--- EXERCISE BRIEF ---
Below is a block of records; reproduce all of them exactly and leave out any pictures.
####################
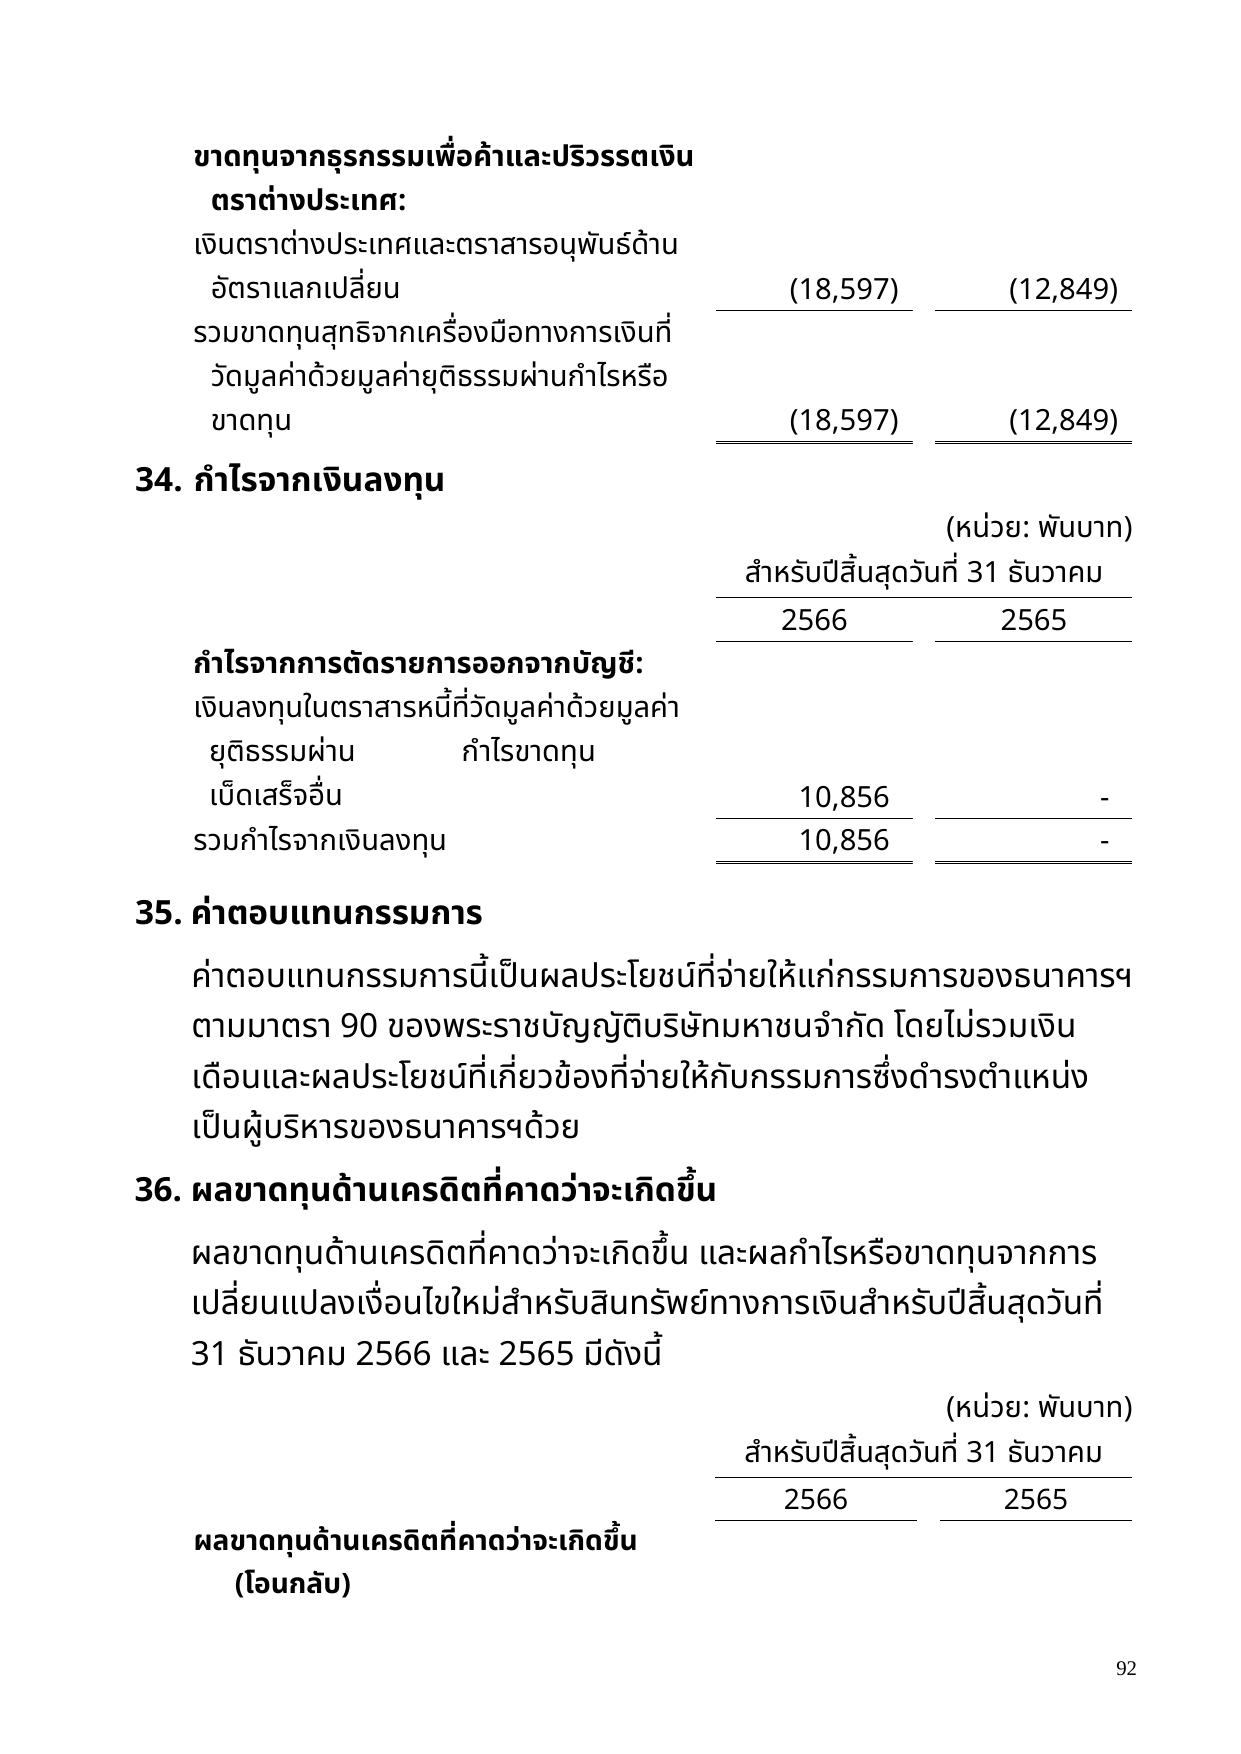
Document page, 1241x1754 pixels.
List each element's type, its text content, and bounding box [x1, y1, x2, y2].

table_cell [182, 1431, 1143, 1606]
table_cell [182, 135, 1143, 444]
list ผลขาดทุนด้านเครดิตที่คาดว่าจะเกิดขึ้น และผลกำไรหรือขาดทุนจากการเปลี่ยนแปลงเงื่อนไขใหม่สำหรับสินทรัพย์ทางการเงินสำหรับปีสิ้นสุดวันที่ 31 ธันวาคม 2566 และ 2565 มีดังนี้ [191, 1229, 1137, 1380]
subtitle ค่าตอบแทนกรรมการ [135, 889, 1137, 939]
####################
--- EXPECTED OUTPUT ---
Document page, 1241x1754 pixels.
List each element's type, its text content, and bounding box [x1, y1, x2, y2].

table_cell [182, 1431, 1143, 1606]
table_cell [182, 135, 1143, 444]
list ผลขาดทุนด้านเครดิตที่คาดว่าจะเกิดขึ้น และผลกำไรหรือขาดทุนจากการเปลี่ยนแปลงเงื่อนไขใหม่สำหรับสินทรัพย์ทางการเงินสำหรับปีสิ้นสุดวันที่ 31 ธันวาคม 2566 และ 2565 มีดังนี้ [191, 1229, 1137, 1380]
subtitle ค่าตอบแทนกรรมการ [135, 889, 1137, 939]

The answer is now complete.